▶ **任务说明**
根据下面讲解ping实现的文字，目标主机收到请求报文后，回复的ICMP响应应答报文的type值是多少？

▶ **阅读节选**
########################################
今天接到需求要实现ping的功能,然后网上查了一些资料,对网络编程的一些函数熟悉了一下,虽然还有一些细节不清楚,但是慢慢积累。
要实现这样的功能:
基础知识
ping的过程是向目的IP发送一个type=8的ICMP响应请求报文,目标主机收到这个报文之后,会向源IP(发送方,我)回复一个type=0的ICMP响应应答报文。
那上面的字节、往访时间、TTL之类的信息又是从哪来的呢?这取决于IP和ICMP的头部。
IP头部:
头部内容有点多,我们关心的只有以下几个:
IHL:首部长度。因为IP的头部不是定长的,所以需要这个信息进行IP包的解析,从而找到Data字段的起始点。
另外注意这个IHL是以4个字节为单位的,所以首部实际长度是IHL*4字节。
Time to Live:生存时间,这个就是TTL了。
########################################
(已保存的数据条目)
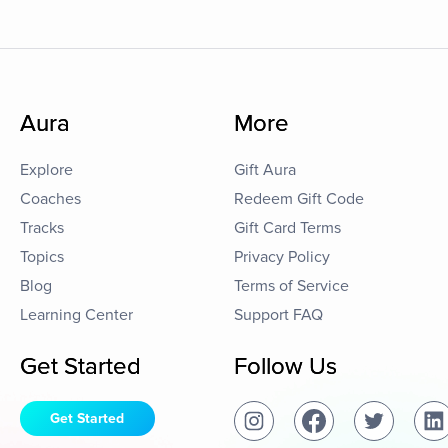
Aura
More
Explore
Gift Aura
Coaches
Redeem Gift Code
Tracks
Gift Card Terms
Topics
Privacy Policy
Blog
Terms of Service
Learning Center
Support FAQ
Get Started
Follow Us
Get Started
########################################
▶ **任务输出**
type值为0。